Extract the entries in their exact form.

===== INFORMATION GIVEN

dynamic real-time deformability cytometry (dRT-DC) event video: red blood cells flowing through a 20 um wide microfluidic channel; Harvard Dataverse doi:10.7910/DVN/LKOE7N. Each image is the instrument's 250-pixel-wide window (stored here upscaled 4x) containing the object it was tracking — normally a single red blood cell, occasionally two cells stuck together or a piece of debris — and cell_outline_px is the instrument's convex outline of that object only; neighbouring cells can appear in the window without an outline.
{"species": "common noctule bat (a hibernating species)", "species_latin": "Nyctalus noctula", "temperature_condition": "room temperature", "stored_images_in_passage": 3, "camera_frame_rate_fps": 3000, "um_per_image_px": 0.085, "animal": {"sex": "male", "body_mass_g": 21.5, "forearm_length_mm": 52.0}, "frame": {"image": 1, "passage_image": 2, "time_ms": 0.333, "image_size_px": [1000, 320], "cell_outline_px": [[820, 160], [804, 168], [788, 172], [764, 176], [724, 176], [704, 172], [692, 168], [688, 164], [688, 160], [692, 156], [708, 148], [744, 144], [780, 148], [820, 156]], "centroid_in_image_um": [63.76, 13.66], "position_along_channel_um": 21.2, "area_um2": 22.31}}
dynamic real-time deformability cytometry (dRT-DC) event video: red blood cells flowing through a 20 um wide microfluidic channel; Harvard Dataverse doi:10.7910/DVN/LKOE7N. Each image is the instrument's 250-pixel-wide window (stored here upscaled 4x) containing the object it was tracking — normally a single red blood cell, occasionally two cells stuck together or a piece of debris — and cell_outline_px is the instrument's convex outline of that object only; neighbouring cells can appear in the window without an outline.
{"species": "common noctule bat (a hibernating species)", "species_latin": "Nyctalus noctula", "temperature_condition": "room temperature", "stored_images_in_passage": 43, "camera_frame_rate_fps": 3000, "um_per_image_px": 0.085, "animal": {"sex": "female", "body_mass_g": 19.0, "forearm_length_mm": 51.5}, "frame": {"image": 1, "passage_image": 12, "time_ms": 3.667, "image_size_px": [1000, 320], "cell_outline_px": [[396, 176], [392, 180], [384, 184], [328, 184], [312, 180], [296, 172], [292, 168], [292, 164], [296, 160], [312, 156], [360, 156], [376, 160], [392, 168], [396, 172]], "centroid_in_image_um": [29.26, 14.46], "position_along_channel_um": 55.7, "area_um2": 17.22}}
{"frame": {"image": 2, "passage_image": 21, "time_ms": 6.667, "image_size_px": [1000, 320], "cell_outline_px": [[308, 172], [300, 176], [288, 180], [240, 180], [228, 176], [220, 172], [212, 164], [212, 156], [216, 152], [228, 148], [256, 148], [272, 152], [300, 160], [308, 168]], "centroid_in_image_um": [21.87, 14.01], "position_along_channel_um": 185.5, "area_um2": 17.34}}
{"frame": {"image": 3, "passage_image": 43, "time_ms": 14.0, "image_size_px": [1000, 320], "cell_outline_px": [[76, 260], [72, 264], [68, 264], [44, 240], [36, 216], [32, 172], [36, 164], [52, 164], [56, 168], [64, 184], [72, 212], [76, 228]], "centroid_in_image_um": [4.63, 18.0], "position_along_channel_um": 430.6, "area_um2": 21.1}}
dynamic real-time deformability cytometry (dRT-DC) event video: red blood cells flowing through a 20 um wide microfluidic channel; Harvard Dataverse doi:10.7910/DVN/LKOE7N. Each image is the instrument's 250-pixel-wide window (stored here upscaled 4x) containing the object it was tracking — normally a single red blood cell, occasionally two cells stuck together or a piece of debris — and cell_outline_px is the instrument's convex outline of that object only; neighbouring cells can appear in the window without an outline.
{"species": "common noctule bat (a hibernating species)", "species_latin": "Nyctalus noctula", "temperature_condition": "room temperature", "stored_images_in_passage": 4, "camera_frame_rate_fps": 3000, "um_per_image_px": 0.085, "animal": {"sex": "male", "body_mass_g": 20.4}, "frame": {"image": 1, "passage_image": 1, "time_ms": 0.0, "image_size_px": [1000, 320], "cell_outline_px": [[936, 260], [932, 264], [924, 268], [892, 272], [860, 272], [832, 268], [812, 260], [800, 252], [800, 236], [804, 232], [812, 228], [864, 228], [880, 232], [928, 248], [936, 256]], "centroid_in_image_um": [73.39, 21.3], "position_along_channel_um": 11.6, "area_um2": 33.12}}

==========

◆ **RESPONSE FOR THIS EXERCISE**
dynamic real-time deformability cytometry (dRT-DC) event video: red blood cells flowing through a 20 um wide microfluidic channel; Harvard Dataverse doi:10.7910/DVN/LKOE7N. Each image is the instrument's 250-pixel-wide window (stored here upscaled 4x) containing the object it was tracking — normally a single red blood cell, occasionally two cells stuck together or a piece of debris — and cell_outline_px is the instrument's convex outline of that object only; neighbouring cells can appear in the window without an outline.
{"species": "common noctule bat (a hibernating species)", "species_latin": "Nyctalus noctula", "temperature_condition": "room temperature", "stored_images_in_passage": 3, "camera_frame_rate_fps": 3000, "um_per_image_px": 0.085, "animal": {"sex": "male", "body_mass_g": 21.5, "forearm_length_mm": 52.0}, "frame": {"image": 1, "passage_image": 2, "time_ms": 0.333, "image_size_px": [1000, 320], "cell_outline_px": [[820, 160], [804, 168], [788, 172], [764, 176], [724, 176], [704, 172], [692, 168], [688, 164], [688, 160], [692, 156], [708, 148], [744, 144], [780, 148], [820, 156]], "centroid_in_image_um": [63.76, 13.66], "position_along_channel_um": 21.2, "area_um2": 22.31}}
dynamic real-time deformability cytometry (dRT-DC) event video: red blood cells flowing through a 20 um wide microfluidic channel; Harvard Dataverse doi:10.7910/DVN/LKOE7N. Each image is the instrument's 250-pixel-wide window (stored here upscaled 4x) containing the object it was tracking — normally a single red blood cell, occasionally two cells stuck together or a piece of debris — and cell_outline_px is the instrument's convex outline of that object only; neighbouring cells can appear in the window without an outline.
{"species": "common noctule bat (a hibernating species)", "species_latin": "Nyctalus noctula", "temperature_condition": "room temperature", "stored_images_in_passage": 43, "camera_frame_rate_fps": 3000, "um_per_image_px": 0.085, "animal": {"sex": "female", "body_mass_g": 19.0, "forearm_length_mm": 51.5}, "frame": {"image": 1, "passage_image": 12, "time_ms": 3.667, "image_size_px": [1000, 320], "cell_outline_px": [[396, 176], [392, 180], [384, 184], [328, 184], [312, 180], [296, 172], [292, 168], [292, 164], [296, 160], [312, 156], [360, 156], [376, 160], [392, 168], [396, 172]], "centroid_in_image_um": [29.26, 14.46], "position_along_channel_um": 55.7, "area_um2": 17.22}}
{"frame": {"image": 2, "passage_image": 21, "time_ms": 6.667, "image_size_px": [1000, 320], "cell_outline_px": [[308, 172], [300, 176], [288, 180], [240, 180], [228, 176], [220, 172], [212, 164], [212, 156], [216, 152], [228, 148], [256, 148], [272, 152], [300, 160], [308, 168]], "centroid_in_image_um": [21.87, 14.01], "position_along_channel_um": 185.5, "area_um2": 17.34}}
{"frame": {"image": 3, "passage_image": 43, "time_ms": 14.0, "image_size_px": [1000, 320], "cell_outline_px": [[76, 260], [72, 264], [68, 264], [44, 240], [36, 216], [32, 172], [36, 164], [52, 164], [56, 168], [64, 184], [72, 212], [76, 228]], "centroid_in_image_um": [4.63, 18.0], "position_along_channel_um": 430.6, "area_um2": 21.1}}
dynamic real-time deformability cytometry (dRT-DC) event video: red blood cells flowing through a 20 um wide microfluidic channel; Harvard Dataverse doi:10.7910/DVN/LKOE7N. Each image is the instrument's 250-pixel-wide window (stored here upscaled 4x) containing the object it was tracking — normally a single red blood cell, occasionally two cells stuck together or a piece of debris — and cell_outline_px is the instrument's convex outline of that object only; neighbouring cells can appear in the window without an outline.
{"species": "common noctule bat (a hibernating species)", "species_latin": "Nyctalus noctula", "temperature_condition": "room temperature", "stored_images_in_passage": 4, "camera_frame_rate_fps": 3000, "um_per_image_px": 0.085, "animal": {"sex": "male", "body_mass_g": 20.4}, "frame": {"image": 1, "passage_image": 1, "time_ms": 0.0, "image_size_px": [1000, 320], "cell_outline_px": [[936, 260], [932, 264], [924, 268], [892, 272], [860, 272], [832, 268], [812, 260], [800, 252], [800, 236], [804, 232], [812, 228], [864, 228], [880, 232], [928, 248], [936, 256]], "centroid_in_image_um": [73.39, 21.3], "position_along_channel_um": 11.6, "area_um2": 33.12}}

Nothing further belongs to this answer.